In recent years, with expanding use of the transdermal buprenorphine patches, new challenging areas of clinical application have been identified. One of the most promising applications is the use of the BUP TDS in an intensive care setting. Many of these critically ill patients suffer from prolonged severe pain conditions (eg, post-traumatic pain, critical illness neuropathy, visceral pain syndromes), requiring sedation and intravenous administration of (high doses) of opioids for longer periods of time. This application is often complicated by (rapid) development of opioid-induced hyperalgesia whereby opioid administration results in a lowering of pain threshold, clinically manifest as apparent opioid tolerance, worsening pain, and abnormal pain sensations such as allodynia (for review see).89,90 Once opioid-induced hyperalgesia is diagnosed or provisionally considered, treatment strategies could include opioid dose reduction, use of agents with NMDA receptor antagonism, but also opioid rotation. The very specific (multimodal) pharmacological features of buprenorphine render this drug especially interesting for use in this vulnerable patient population. Experience in our center has indicated that treatment with BUP TDS is very useful and well tolerated in criticially ill patients.

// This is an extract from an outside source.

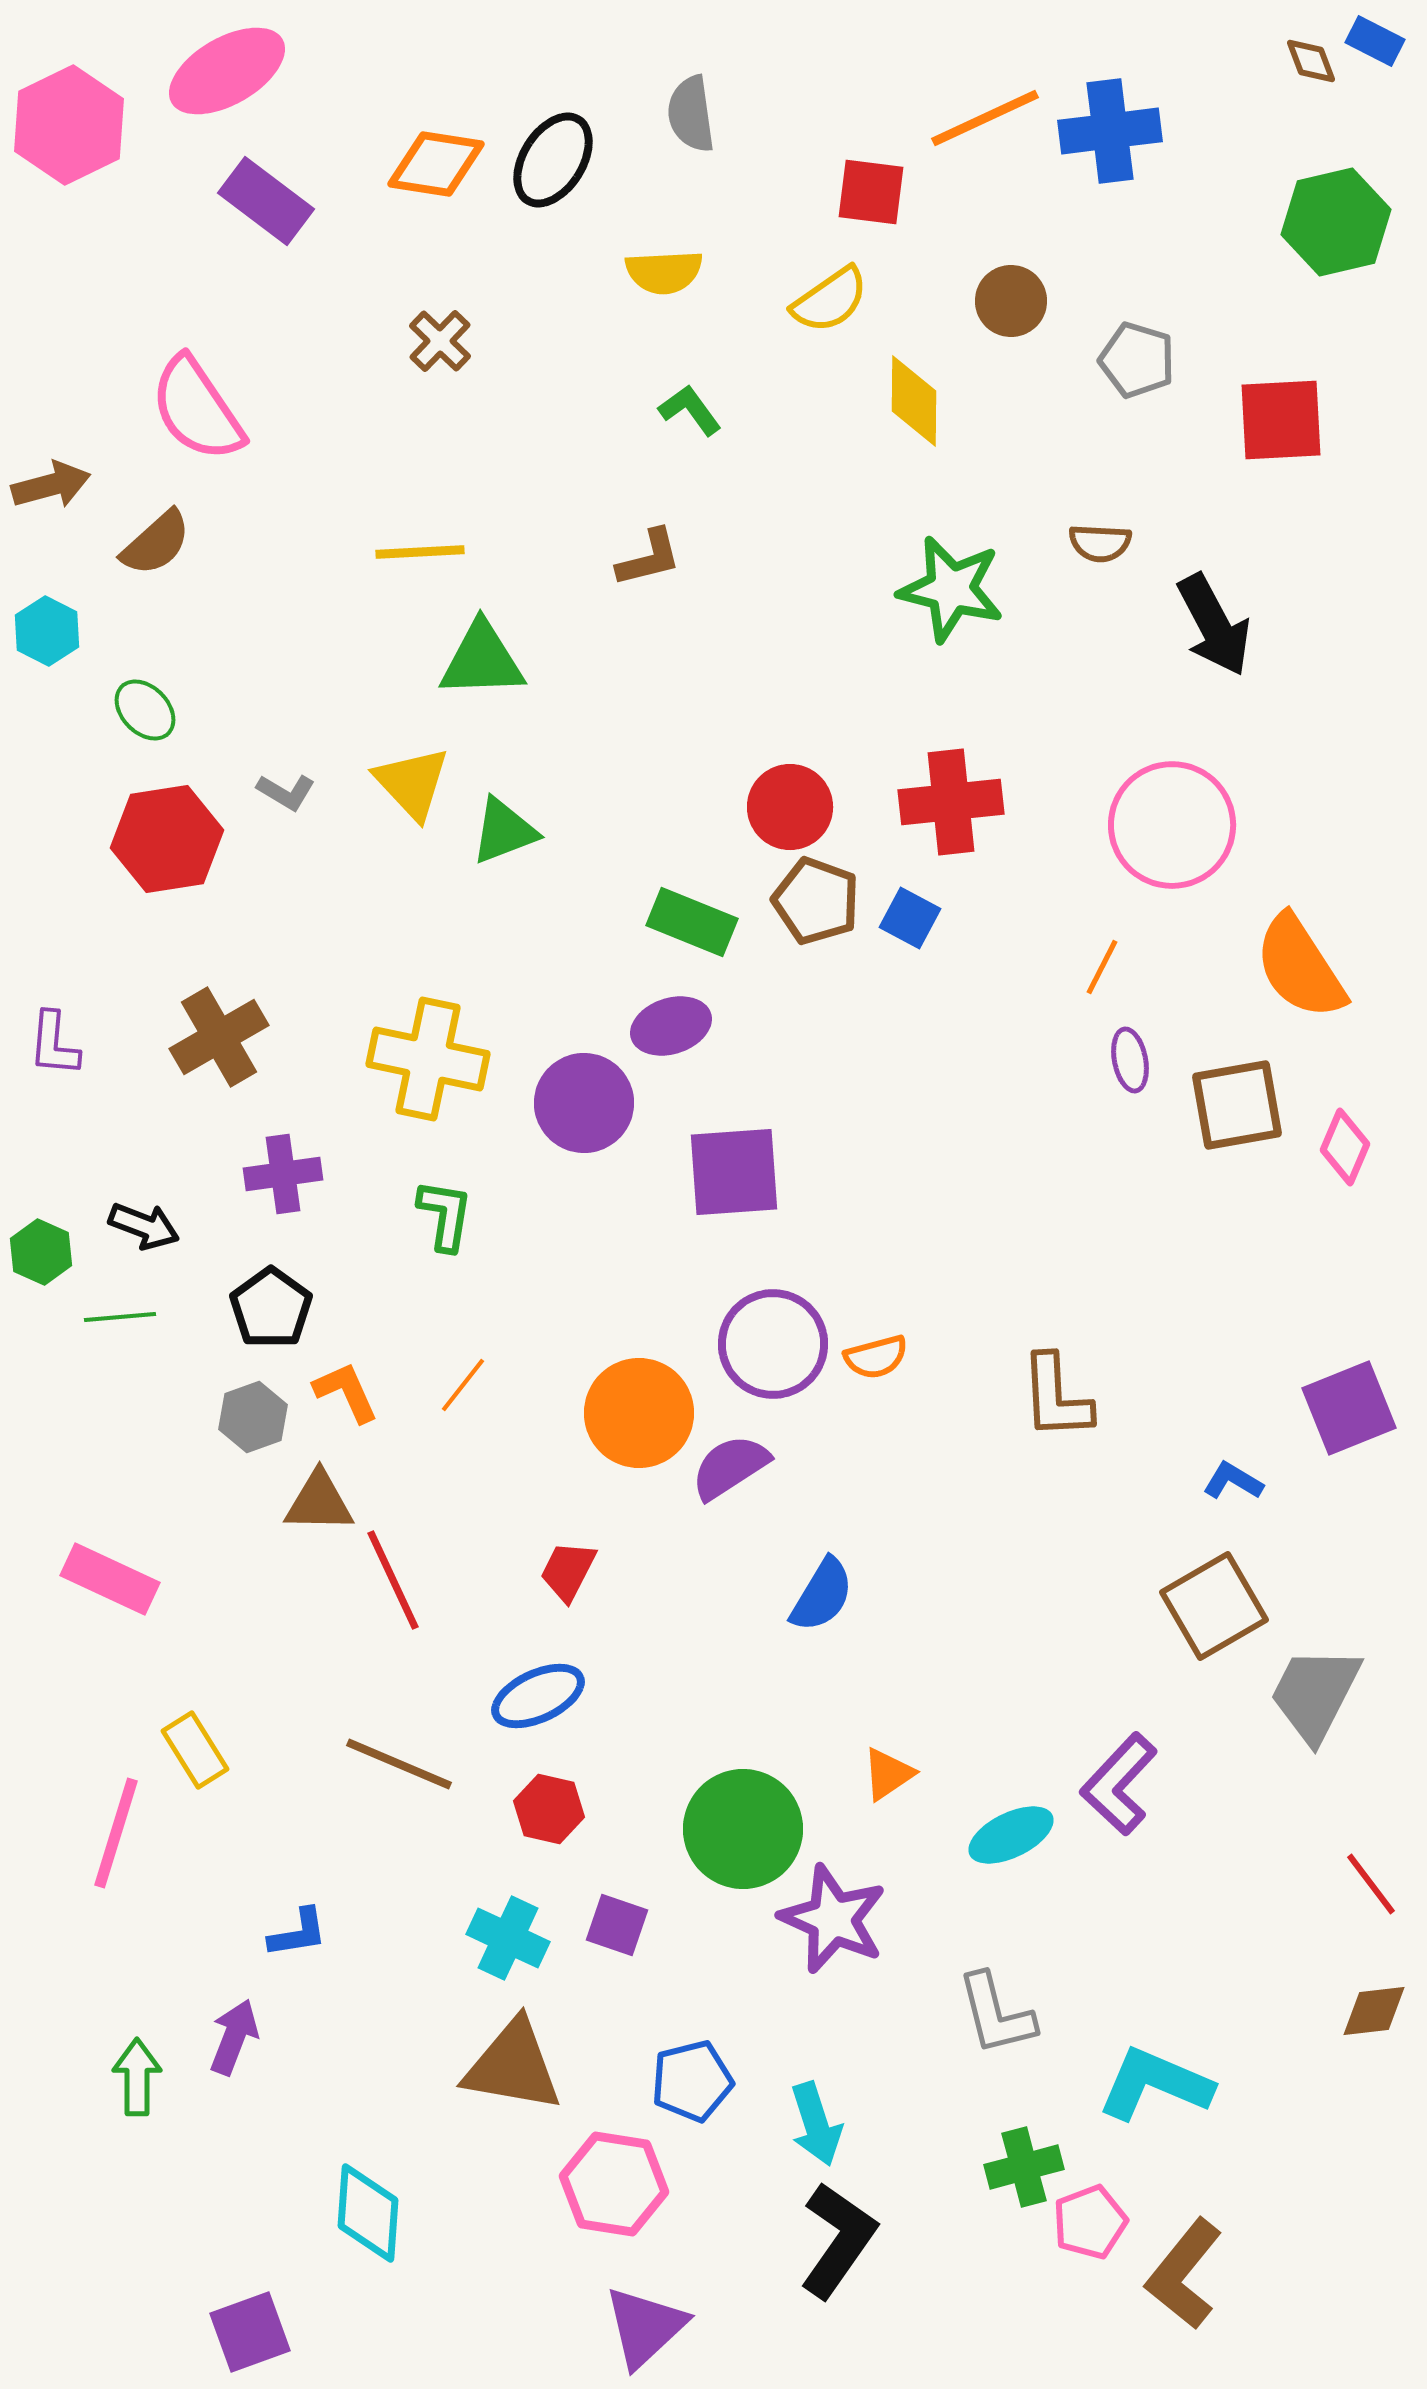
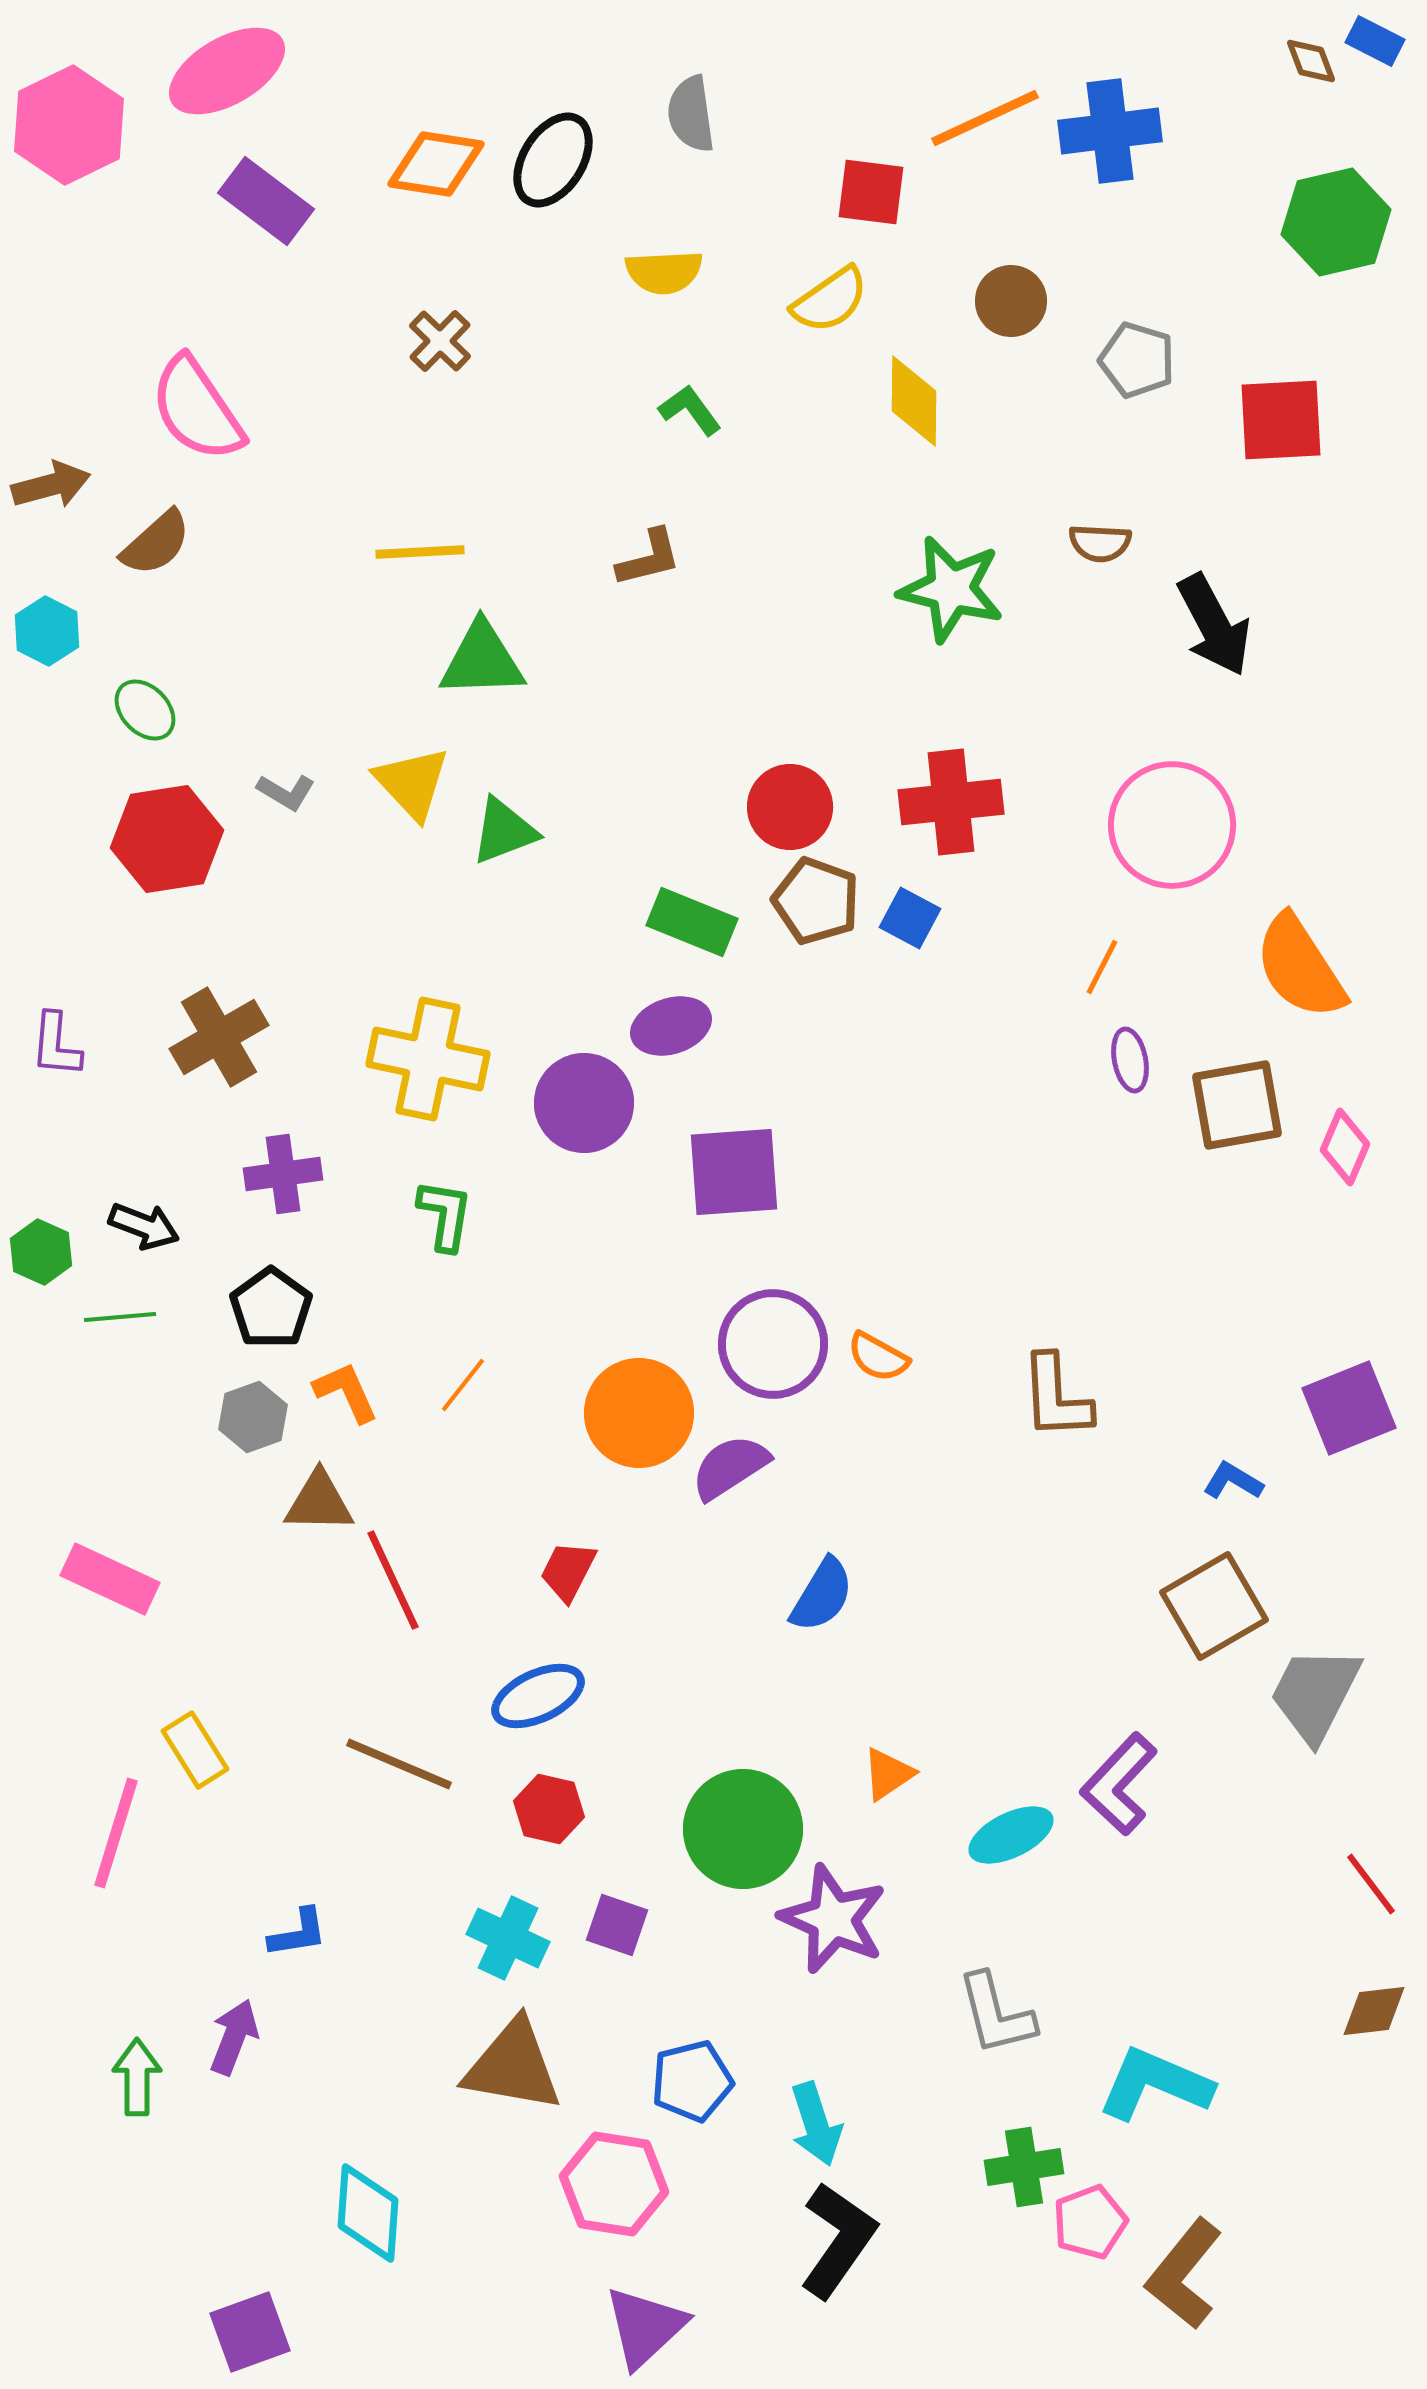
purple L-shape at (54, 1044): moved 2 px right, 1 px down
orange semicircle at (876, 1357): moved 2 px right; rotated 44 degrees clockwise
green cross at (1024, 2167): rotated 6 degrees clockwise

Additionally, BUP TDS should be more often considered as a first-line therapeutic option in post-traumatic patients at the start of their (long-term) revalidation. In these cases treatment with buprenorphine patches could be initiated immediately post-operatively, providing the transition from more invasive analgesic treatments (eg, neuraxial or peripheral nerve blocks, PCA pumps) to continuous systemic analgesic therapy. Such treatment with BUP TDS can easily be tailored to the healing process of the patients, with decreasing doses as the patient recovers from the sustained injuries.

Conclusions

The pharmacological and clinical profiles of buprenorphine have been documented in a growing number of clinical studies, demonstrating buprenorphine’s potential effectiveness in the treatment of diverse acute and chronic pain conditions. Buprenorphine shows no relevant analgesic ceiling effect throughout the therapeutic dose range, but indeed has a ceiling effect for respiratory depression. Most notably, buprenorphine seems to be potentially effective in the management of nociceptive pain syndromes as well as neuropathic hyperalgesic states and syndromes characterized by the presence of pronounced central sensitization. In addition, there seems to be no development of tolerance during long-term treatment. Finally, transdermal buprenorphine can be safely used in vulnerable patient populations, such as elderly and patients with renal impairment.